Un documentaire sur nous doit sortir l'année prochaine. Je pense que nous reviendrons à cette occasion, on parle de dates en juin et après en août. Ça ne sera pas une énorme tournée genre deux mois non-stop, on est en train d'en parler en ce moment.

On dit que vous vous êtes reformées parce que les fans vous mettaient la pression ?

Oui, les fans nous harcelaient sur notre page Facebook ! Comme je m'en occupe, il m'arrivait de poster des vidéos que j'avais numérisées pour le docu. Je ne me doutais pas que ça intéresserait tant de monde, qu'autant de gens se souvenaient de nous et qu'il y avait une nouvelle génération de kids qui nous écoutaient. Il était donc écrit qu'on aurait à remonter sur scène… J'ai contacté tout le monde en disant que c'était maintenant ou jamais parce qu'on commençait à vieillir. En ce qui me concerne, ça m'était un peu égal qu'on le fasse ou pas mais comme les autres étaient branchées, on y est allées !

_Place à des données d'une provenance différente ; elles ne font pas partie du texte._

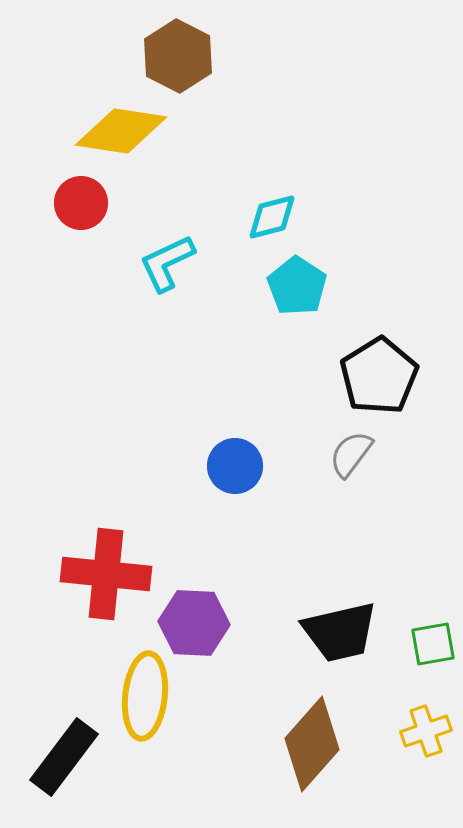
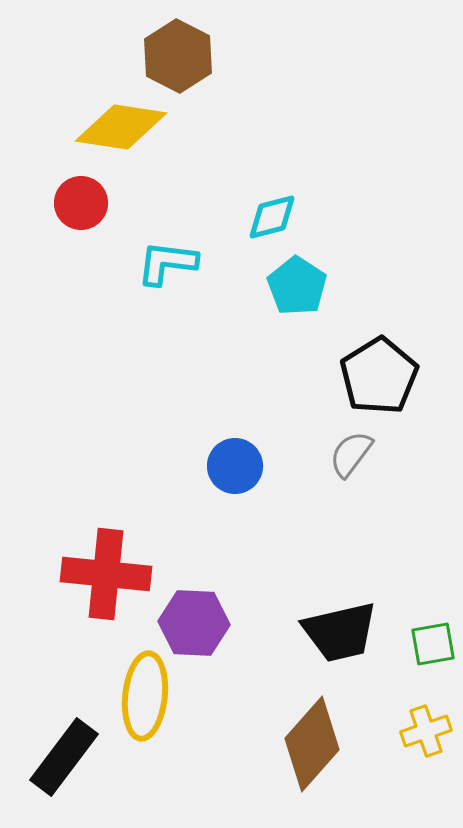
yellow diamond: moved 4 px up
cyan L-shape: rotated 32 degrees clockwise
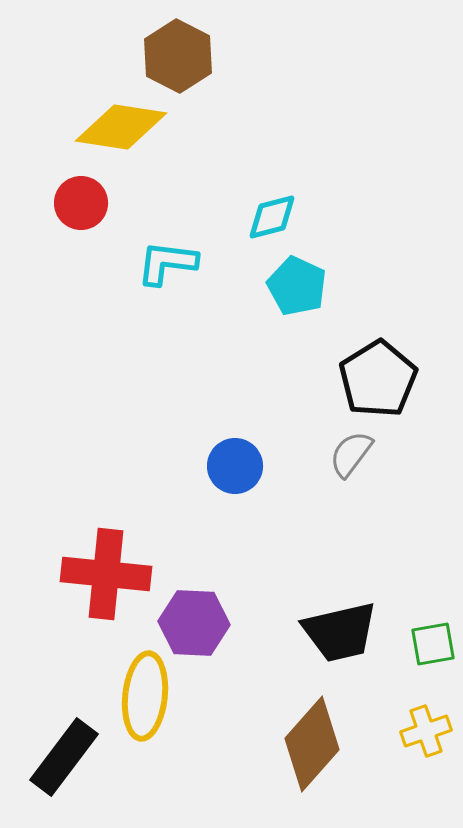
cyan pentagon: rotated 8 degrees counterclockwise
black pentagon: moved 1 px left, 3 px down
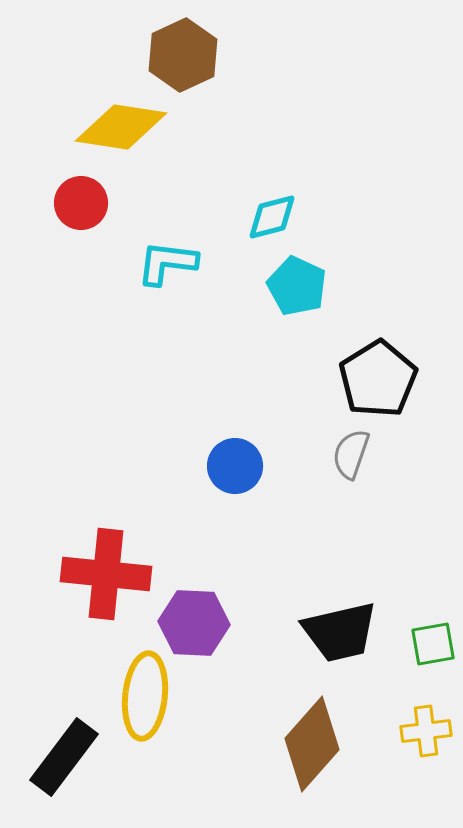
brown hexagon: moved 5 px right, 1 px up; rotated 8 degrees clockwise
gray semicircle: rotated 18 degrees counterclockwise
yellow cross: rotated 12 degrees clockwise
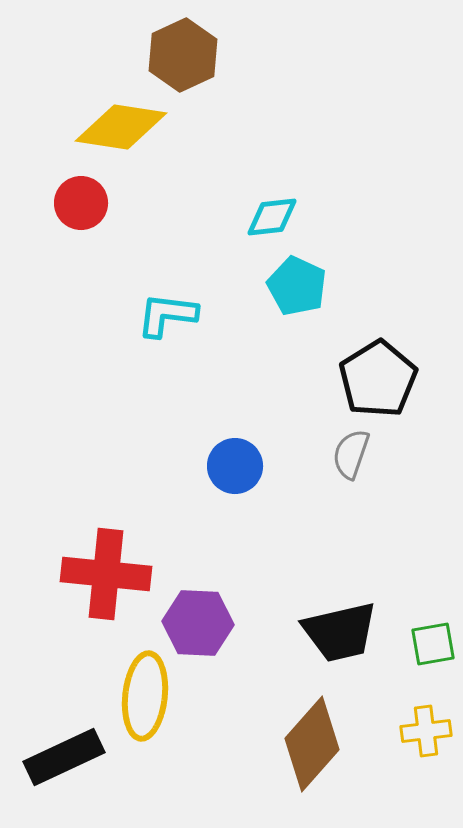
cyan diamond: rotated 8 degrees clockwise
cyan L-shape: moved 52 px down
purple hexagon: moved 4 px right
black rectangle: rotated 28 degrees clockwise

Vous continuiez à vous voir pendant les années de séparation ?

Non ! Je voyais toujours Dee [

Plakas, batteuse

] parce qu'on a fait un groupe ensemble, Donita Sparks And The Stellar Moments, mais je n'avais pas vu Suzi [

Gardner, guitare et voix

] depuis 2001. Il m'était arrivé de croiser Jennifer [

Finch, basse

] dans des clubs à quelques reprises, cela dit.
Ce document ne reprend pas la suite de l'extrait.